Rhea, you’re just getting his appetite worked up! What are you thinking?!

At least he’s got that little trident and coral crown to protect himself with, I guess.

There are many reasons to eat babies, let’s just get that out there right now. Let me paint you a picture. It is half past noon and you feel that old familiar rumble in your gut. You know you’ve got food in the fridge, but that takes preparation, a level of commitment you’re not willing or able to match. Sure, the freezer is stocked with quick microwavable meals but even that feels like just a little bit too much as you recline comfortably on your sofa. It is at this moment that you notice the baby nearby. It is just lying there cooing to itself, maybe punching its tiny fists in the air as it wiggles around in its crib. It’s right there, right in arm’s reach. Nobody could blame you, right? The fridge is just so far away

While hunger may be one reason to devour newborns, the mighty titan, Cronus, was not acting on so noble an impulse as the fridge being just a little too far away. Cronus is one of those rare cases in literature where an individual consumes a child out of self defense. It is not a common thing in life, to be threatened by infants, but in this case it is hard to say that Cronus was incorrect about the threat his children presented.

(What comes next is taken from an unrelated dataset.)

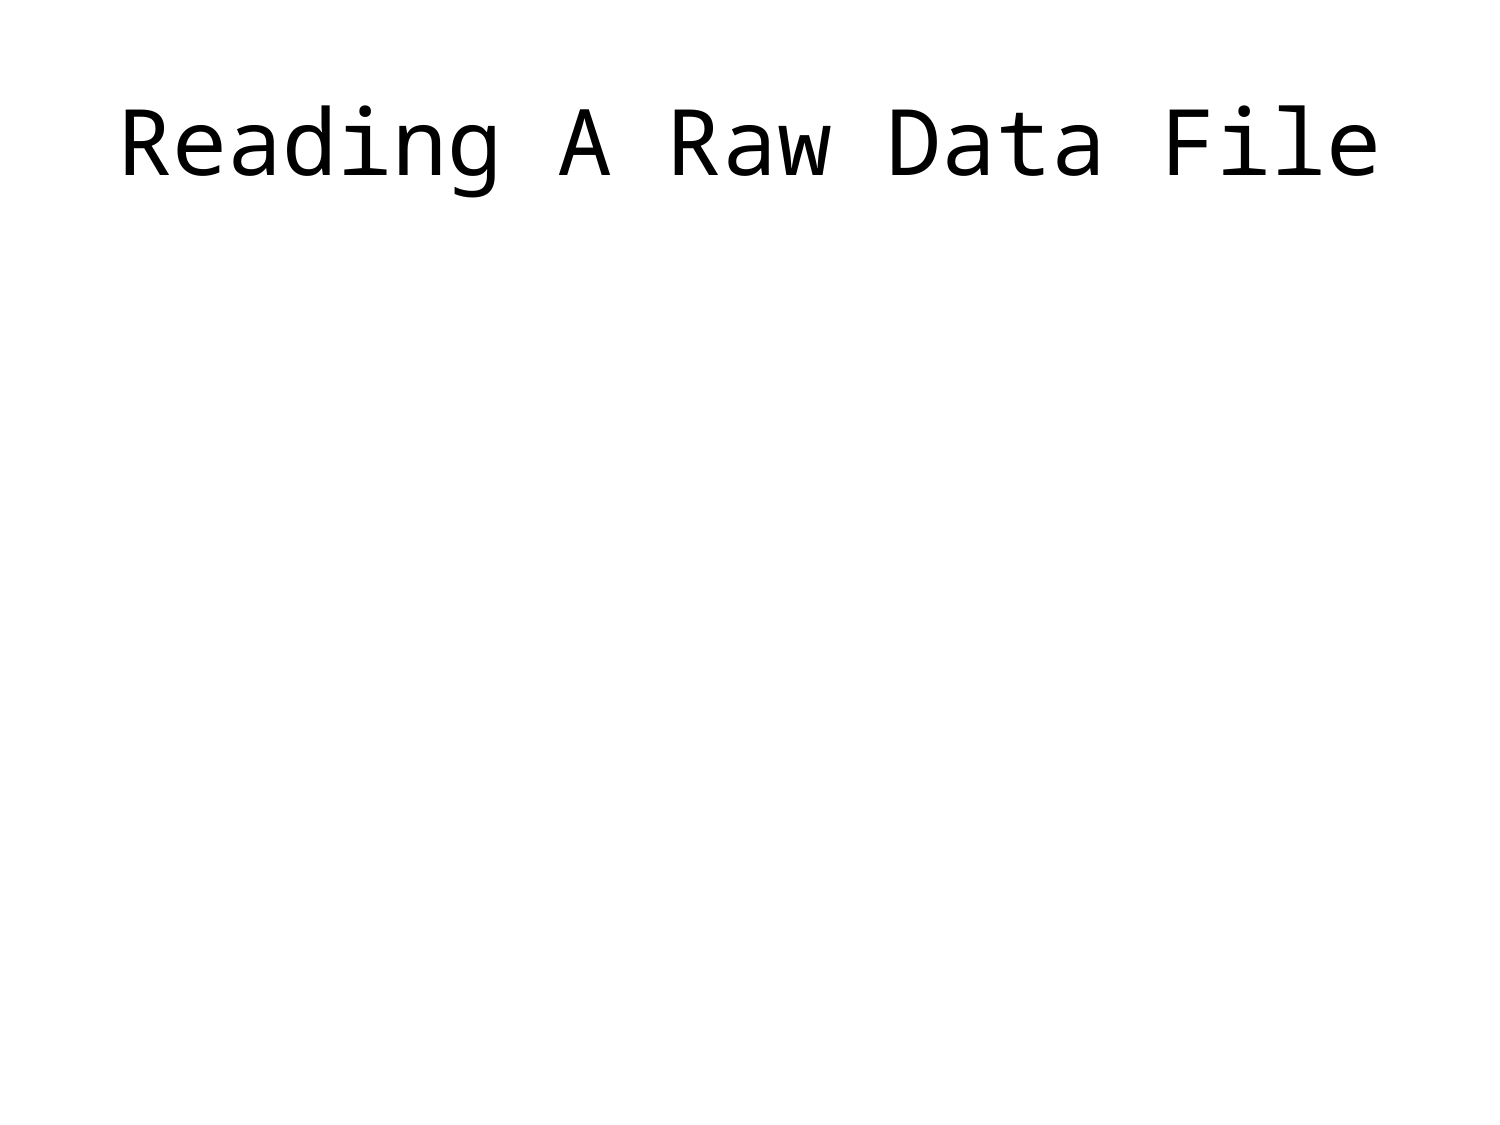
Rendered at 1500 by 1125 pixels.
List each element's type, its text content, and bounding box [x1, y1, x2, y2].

title Reading A Raw Data File [75, 45, 1425, 233]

Born to Gaia and Ouranos, the primal beings born from Chaos that brought order to all things, Cronus
grew up envying the power of his father. When Ouranos angered Gaia by hiding some of her offspring beneath the earth, she sought the help of her Titanic children to put an end to the primal sky god. Of all the Titans, only Cronus was willing to take the sickle she offered. He took the stone tool in hand and castrated his father, killing him, and from his blood and fluids, the Giants, the Furies, and the Nymph-folk were created; creatures that Cronus promptly imprisoned underground. Cronus then took the throne with his sister Rhea as his wife and queen and together they produced five children: Hades, Hera, Hestia, Demeter, and Poseidon. Before the birth of their children, however, Cronus had learned from his mother, Gaia, that one of his own would kill him just as he had done to his father. As each of his children was born, Cronus swallowed them up, preventing them from fulfilling the prophecy.

Or so he thought.

Rhea, apparently realizing that her husband was not really father of the year material after consuming five of her children, finally decided to do something about all of this. After the birth of her sixth son, Zeus, she handed a stone wrapped in swaddling clothes to Cronus which he promptly swallowed, thinking it the newborn boy. Rhea, having saved the child, kept him hidden as he grew. When Zeus was fully grown, he used an emetic that caused Cronus to vomit, disgorging the stone and then Zeus’s three sisters and two brothers. Zeus then slayed his father and released the Giants, Furies, and Nymphs from their imprisonment beneath the earth. Zeus took the throne after his father’s demise and ruled the heavens from Mount Olympus.

And as we all know, that was the point when Ancient Greek religion got a whole lot more sexy.